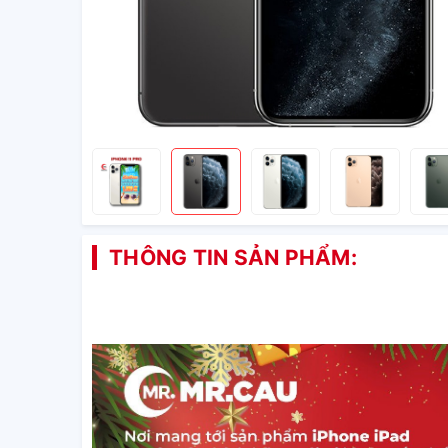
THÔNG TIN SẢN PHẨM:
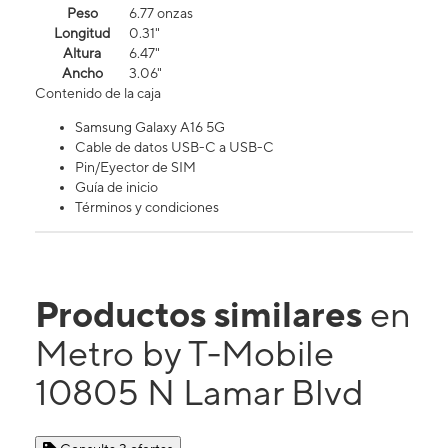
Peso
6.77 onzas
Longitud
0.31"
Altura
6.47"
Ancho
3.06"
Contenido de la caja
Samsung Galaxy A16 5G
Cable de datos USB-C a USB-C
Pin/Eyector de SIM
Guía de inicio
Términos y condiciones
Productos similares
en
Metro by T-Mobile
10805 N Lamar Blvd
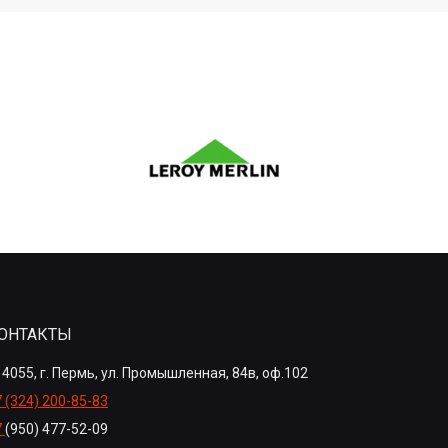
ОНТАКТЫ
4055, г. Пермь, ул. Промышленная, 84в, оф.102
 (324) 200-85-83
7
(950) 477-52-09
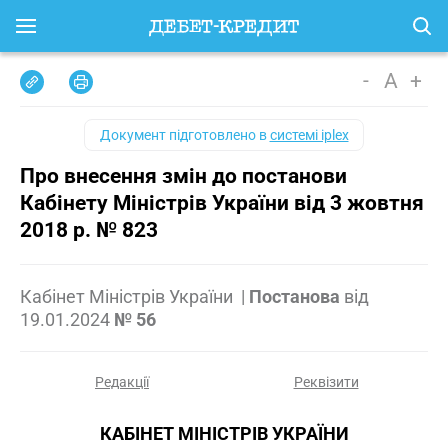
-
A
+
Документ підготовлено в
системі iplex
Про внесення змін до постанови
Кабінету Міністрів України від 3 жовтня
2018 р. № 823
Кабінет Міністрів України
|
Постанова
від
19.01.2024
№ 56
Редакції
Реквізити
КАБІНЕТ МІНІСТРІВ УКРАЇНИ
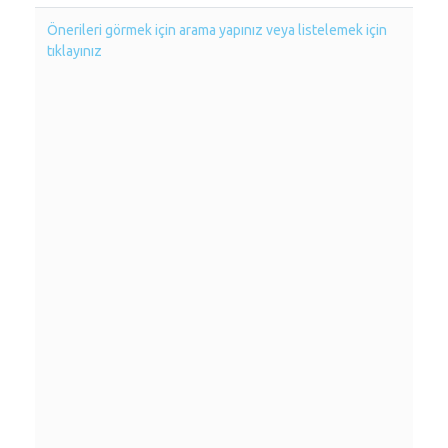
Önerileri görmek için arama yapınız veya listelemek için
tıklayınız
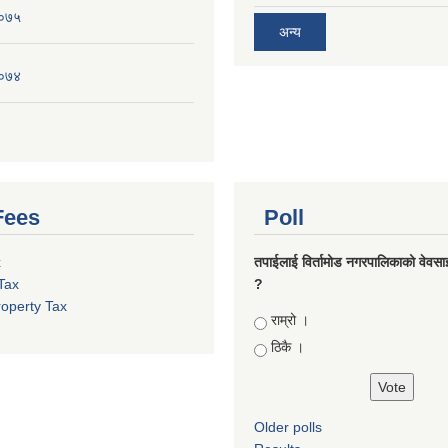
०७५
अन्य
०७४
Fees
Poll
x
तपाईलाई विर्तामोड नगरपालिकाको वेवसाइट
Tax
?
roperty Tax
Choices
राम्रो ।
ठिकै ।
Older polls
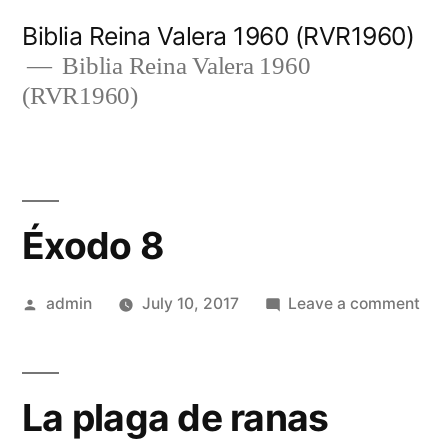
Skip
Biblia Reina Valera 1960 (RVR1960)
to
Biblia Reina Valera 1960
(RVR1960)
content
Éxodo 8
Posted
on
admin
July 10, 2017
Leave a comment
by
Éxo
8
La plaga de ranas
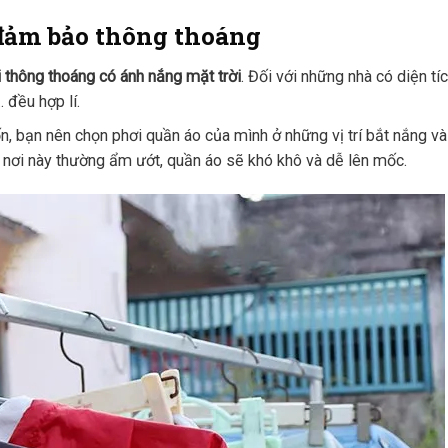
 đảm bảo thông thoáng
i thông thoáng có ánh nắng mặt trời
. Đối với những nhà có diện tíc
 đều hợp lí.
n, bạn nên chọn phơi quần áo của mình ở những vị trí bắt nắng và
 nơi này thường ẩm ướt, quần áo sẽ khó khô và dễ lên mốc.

####

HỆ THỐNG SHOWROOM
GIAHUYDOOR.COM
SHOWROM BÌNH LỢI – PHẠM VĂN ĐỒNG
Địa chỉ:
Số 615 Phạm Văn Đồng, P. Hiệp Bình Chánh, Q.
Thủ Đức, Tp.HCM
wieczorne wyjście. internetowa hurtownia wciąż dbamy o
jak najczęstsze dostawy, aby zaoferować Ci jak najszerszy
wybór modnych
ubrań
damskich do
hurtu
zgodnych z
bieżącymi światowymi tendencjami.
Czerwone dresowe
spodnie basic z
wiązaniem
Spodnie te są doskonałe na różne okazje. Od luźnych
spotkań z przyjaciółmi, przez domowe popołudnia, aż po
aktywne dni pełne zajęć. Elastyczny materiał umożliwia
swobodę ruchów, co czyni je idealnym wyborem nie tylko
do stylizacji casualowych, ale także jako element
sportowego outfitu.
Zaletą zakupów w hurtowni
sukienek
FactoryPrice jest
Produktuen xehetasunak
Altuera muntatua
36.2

####

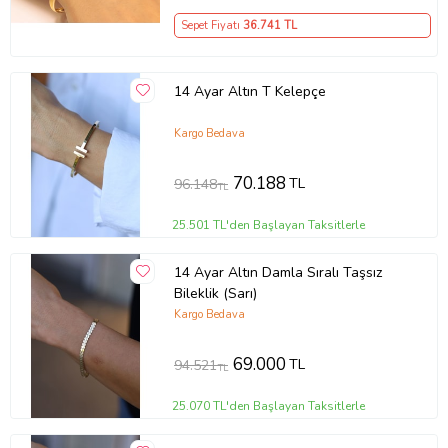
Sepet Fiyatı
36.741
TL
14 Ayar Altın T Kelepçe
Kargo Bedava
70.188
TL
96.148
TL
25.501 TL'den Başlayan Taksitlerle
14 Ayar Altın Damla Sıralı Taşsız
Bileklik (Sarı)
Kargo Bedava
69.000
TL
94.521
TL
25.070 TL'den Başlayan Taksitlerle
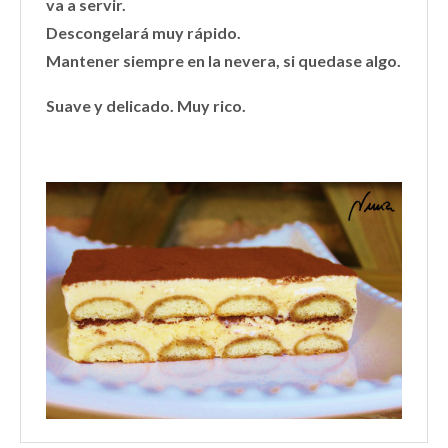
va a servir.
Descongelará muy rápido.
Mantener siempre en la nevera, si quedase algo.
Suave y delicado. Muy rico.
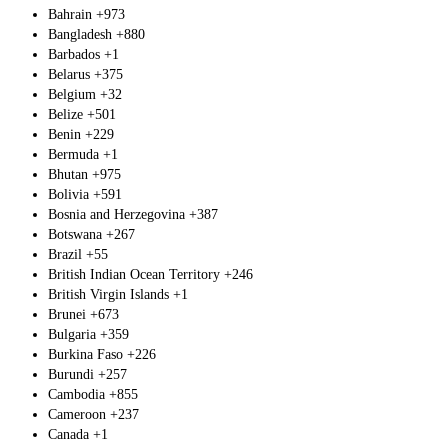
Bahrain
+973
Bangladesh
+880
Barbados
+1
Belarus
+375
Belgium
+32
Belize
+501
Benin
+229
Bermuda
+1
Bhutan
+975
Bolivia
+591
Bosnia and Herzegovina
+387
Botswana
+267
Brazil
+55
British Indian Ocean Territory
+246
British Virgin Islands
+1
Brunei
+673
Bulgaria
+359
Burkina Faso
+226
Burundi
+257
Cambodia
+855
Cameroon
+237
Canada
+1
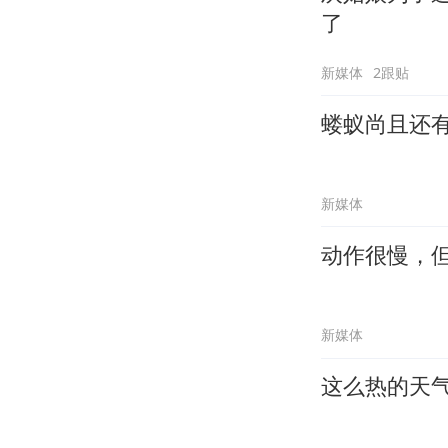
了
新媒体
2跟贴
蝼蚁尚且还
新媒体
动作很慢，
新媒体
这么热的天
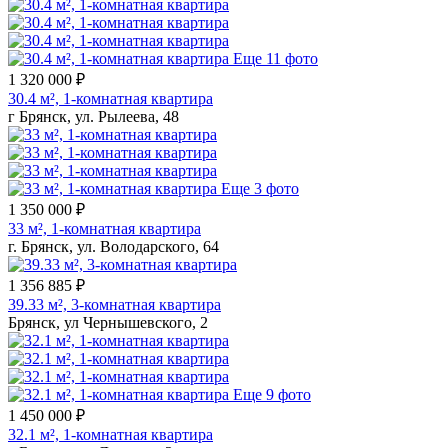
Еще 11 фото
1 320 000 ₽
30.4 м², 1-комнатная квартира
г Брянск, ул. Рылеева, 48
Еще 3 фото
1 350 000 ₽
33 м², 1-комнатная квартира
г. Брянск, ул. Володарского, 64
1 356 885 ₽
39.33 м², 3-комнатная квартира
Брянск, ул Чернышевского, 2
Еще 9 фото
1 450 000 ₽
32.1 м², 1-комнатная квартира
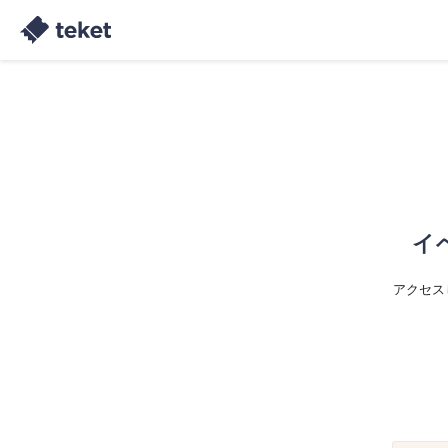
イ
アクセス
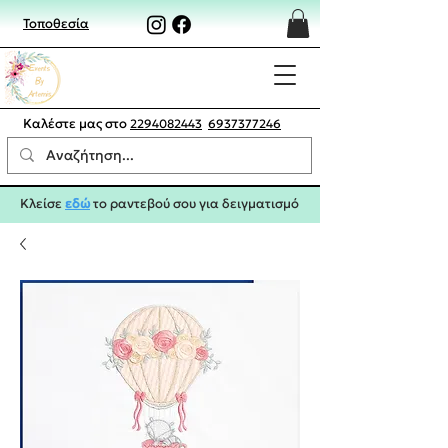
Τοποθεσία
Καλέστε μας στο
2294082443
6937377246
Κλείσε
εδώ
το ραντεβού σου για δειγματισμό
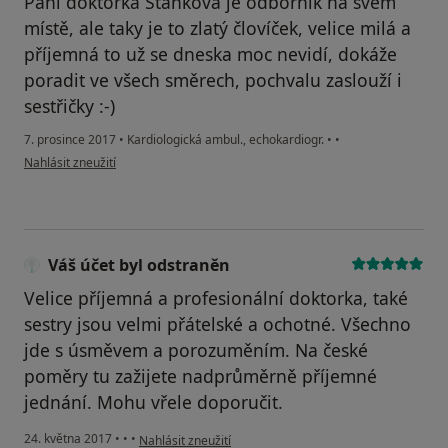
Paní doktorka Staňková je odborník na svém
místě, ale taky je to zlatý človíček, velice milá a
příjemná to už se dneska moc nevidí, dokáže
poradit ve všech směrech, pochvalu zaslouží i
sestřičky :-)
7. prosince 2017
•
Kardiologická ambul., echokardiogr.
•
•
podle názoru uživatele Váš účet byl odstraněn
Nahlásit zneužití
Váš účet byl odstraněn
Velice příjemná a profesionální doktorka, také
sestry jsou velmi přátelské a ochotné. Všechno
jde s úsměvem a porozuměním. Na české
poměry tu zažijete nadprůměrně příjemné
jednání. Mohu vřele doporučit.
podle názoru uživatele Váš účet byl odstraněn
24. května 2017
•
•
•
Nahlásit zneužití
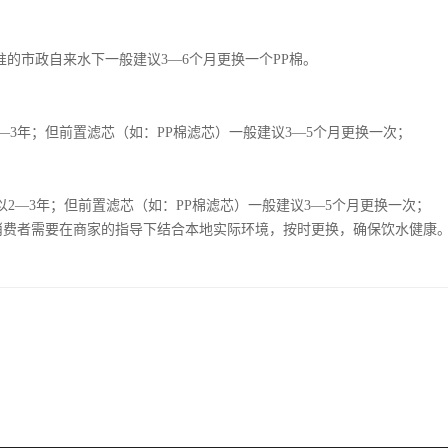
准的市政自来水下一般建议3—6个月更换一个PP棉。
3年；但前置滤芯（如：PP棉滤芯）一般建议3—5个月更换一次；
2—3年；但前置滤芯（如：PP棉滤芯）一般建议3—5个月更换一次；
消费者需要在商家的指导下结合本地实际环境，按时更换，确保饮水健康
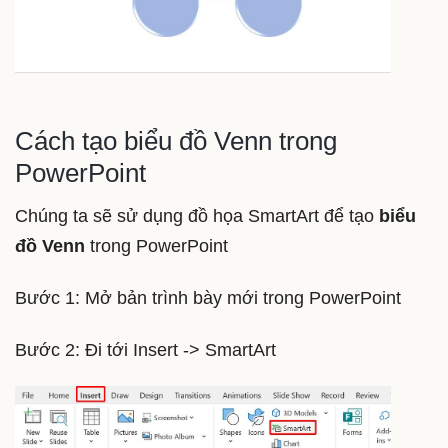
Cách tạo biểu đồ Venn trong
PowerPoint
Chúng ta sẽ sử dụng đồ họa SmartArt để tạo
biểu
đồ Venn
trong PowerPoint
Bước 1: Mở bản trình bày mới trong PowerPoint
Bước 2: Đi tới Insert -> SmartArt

####

### What the task asks
Exactly as written above, retype the lines starting at the one holding "Older polls" and ending at the one holding "nơi này thường", both included, but not the pictures.

### Exercise response
Older polls
Skip
Biblia Reina Valera 1960 (RVR1960)
to
Biblia Reina Valera 1960
(RVR1960)
content
Éxodo 8
Posted
on
admin
July 10, 2017
Leave a comment
by
Éxo
8
La plaga de ranas
 đảm bảo thông thoáng
i thông thoáng có ánh nắng mặt trời
. Đối với những nhà có diện tíc
 đều hợp lí.
n, bạn nên chọn phơi quần áo của mình ở những vị trí bắt nắng và
 nơi này thường ẩm ướt, quần áo sẽ khó khô và dễ lên mốc.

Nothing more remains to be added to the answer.